[Collection entries]

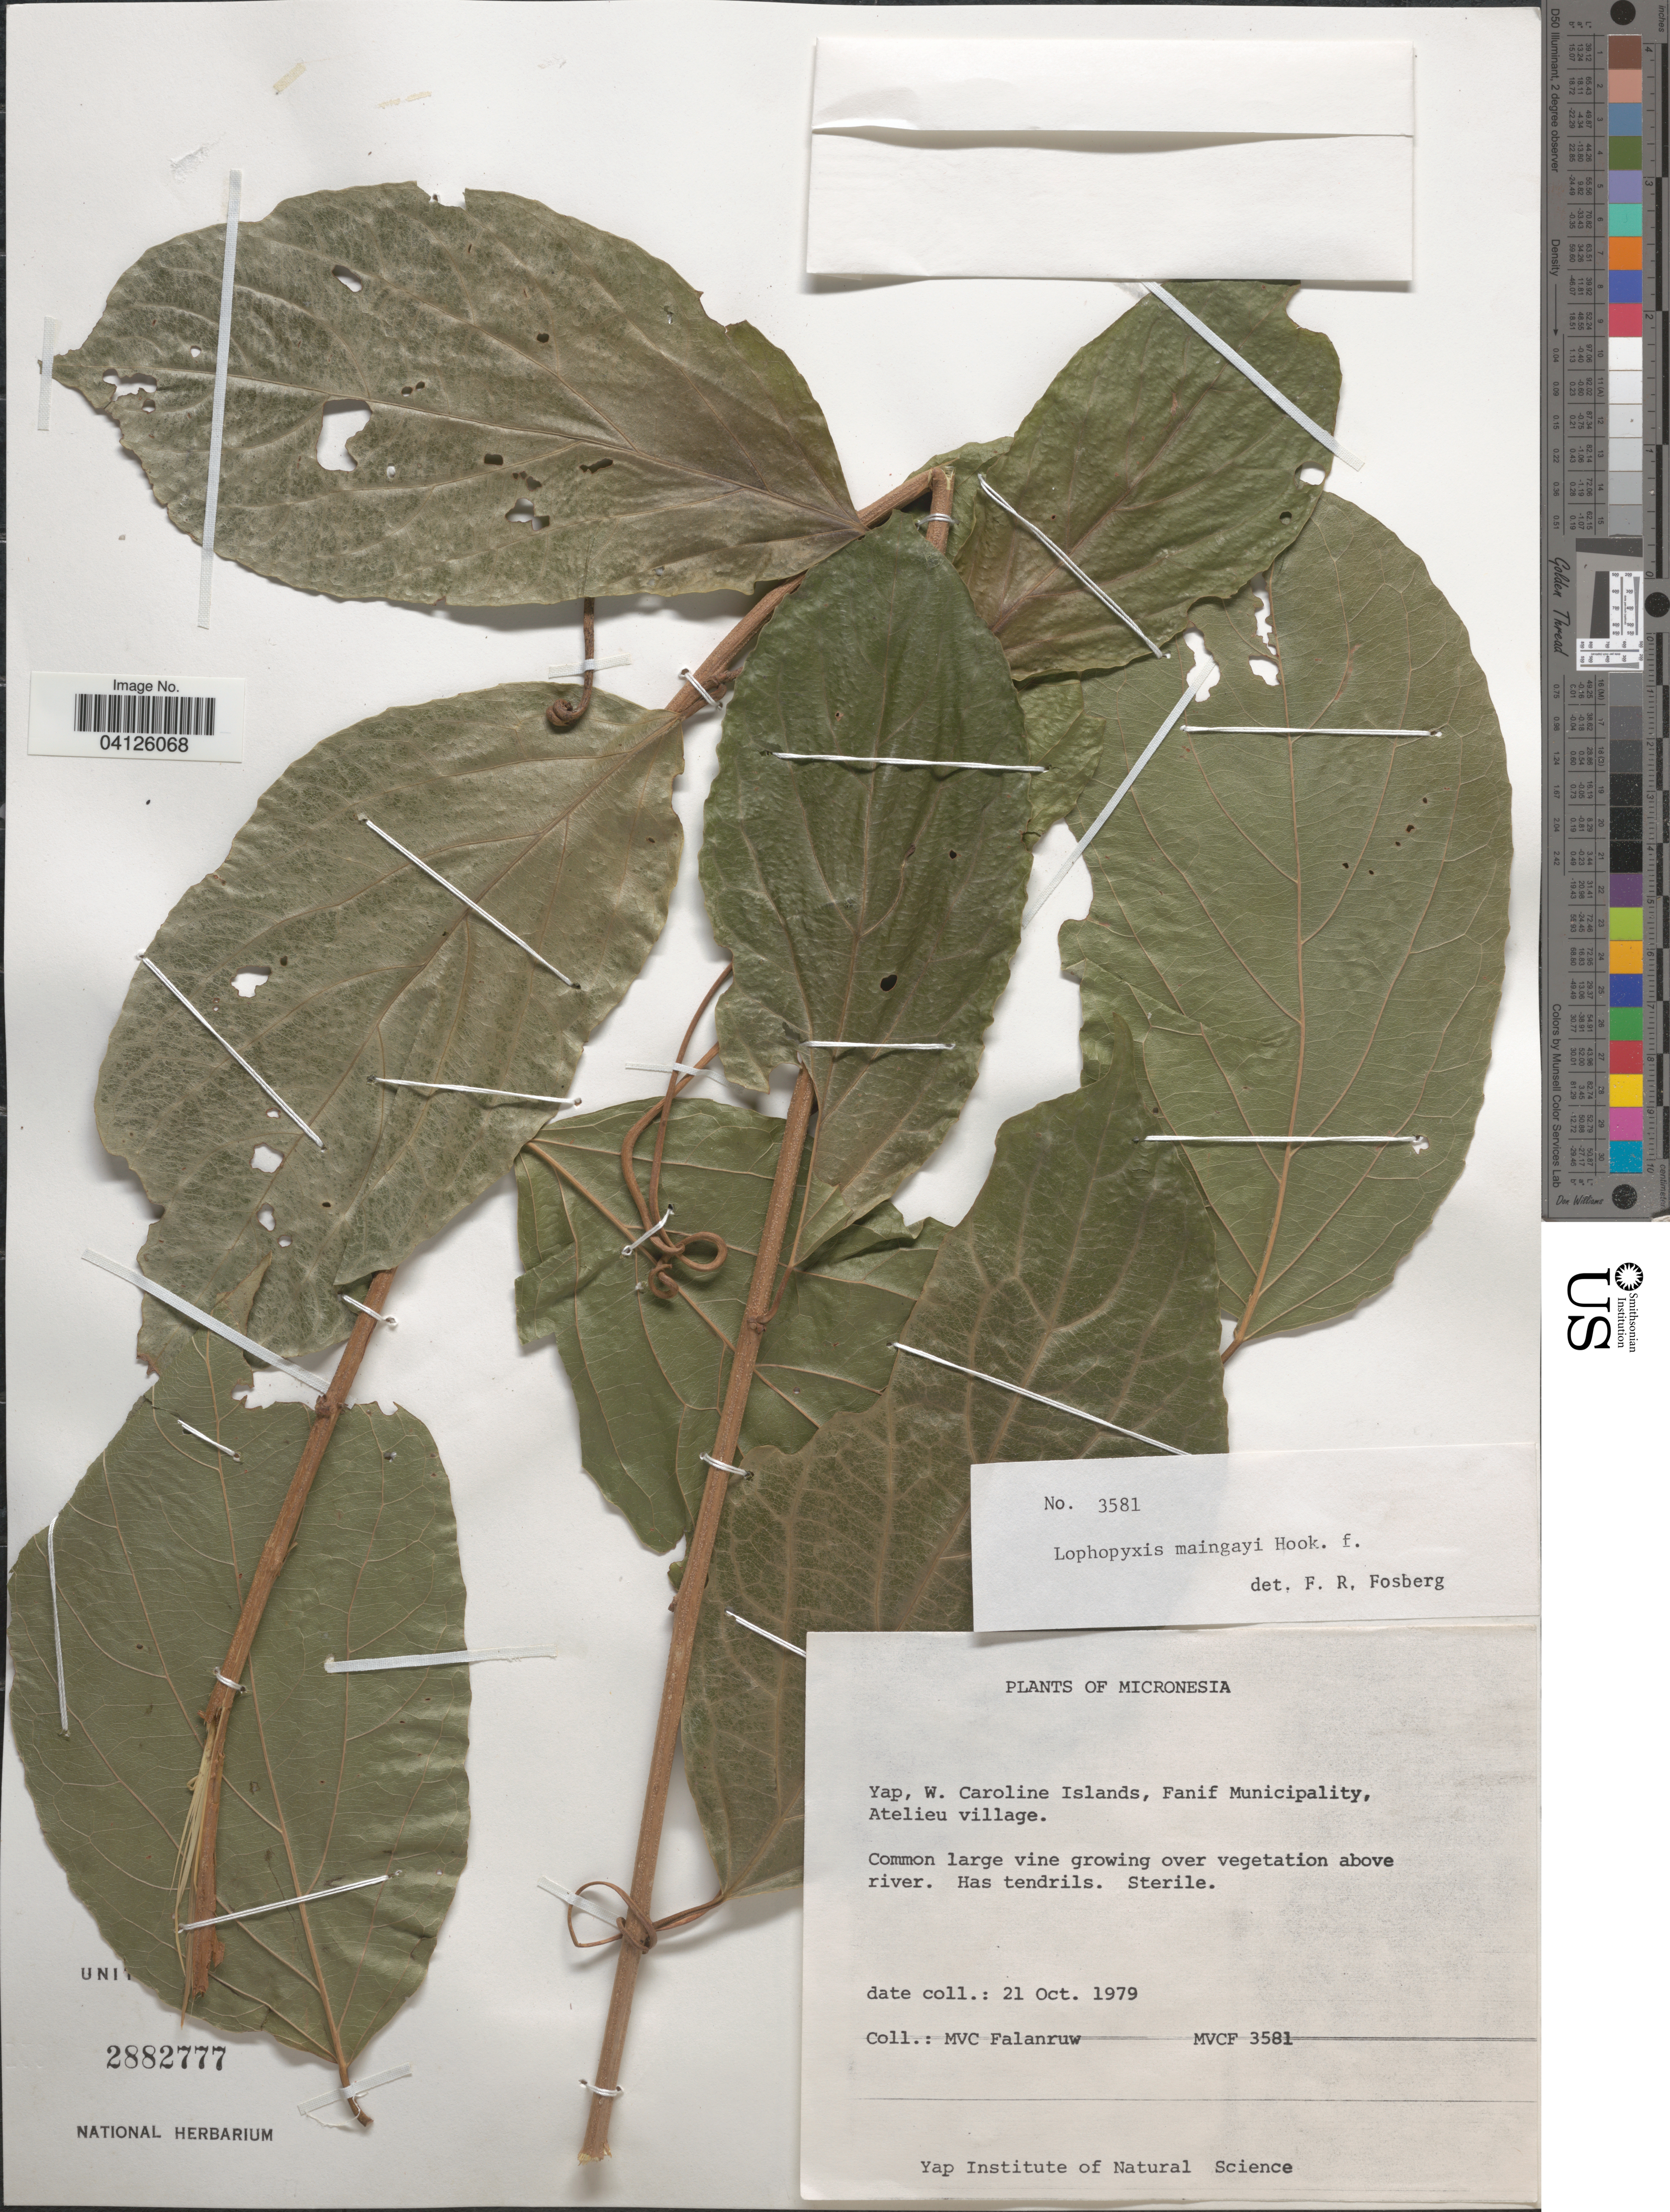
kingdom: Plantae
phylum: Tracheophyta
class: Magnoliopsida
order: Malpighiales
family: Lophopyxidaceae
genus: Lophopyxis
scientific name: Lophopyxis maingayi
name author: Hook. f.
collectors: M. V. Falanruw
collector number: MVCF3581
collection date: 1979-10-21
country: Micronesia, Federated States of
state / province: Yap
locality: Micronesia. W. Caroline Islands, Fanif Municipality, Atelieu village.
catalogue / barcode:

- _EXERCISE_
Revise the records above by changing every instance of "collection date" to "date collected" and keeping all other text the same. Omit the pictures from your answer.

- _REPLY_
kingdom: Plantae
phylum: Tracheophyta
class: Magnoliopsida
order: Malpighiales
family: Lophopyxidaceae
genus: Lophopyxis
scientific name: Lophopyxis maingayi
name author: Hook. f.
collectors: M. V. Falanruw
collector number: MVCF3581
date collected: 1979-10-21
country: Micronesia, Federated States of
state / province: Yap
locality: Micronesia. W. Caroline Islands, Fanif Municipality, Atelieu village.
catalogue / barcode:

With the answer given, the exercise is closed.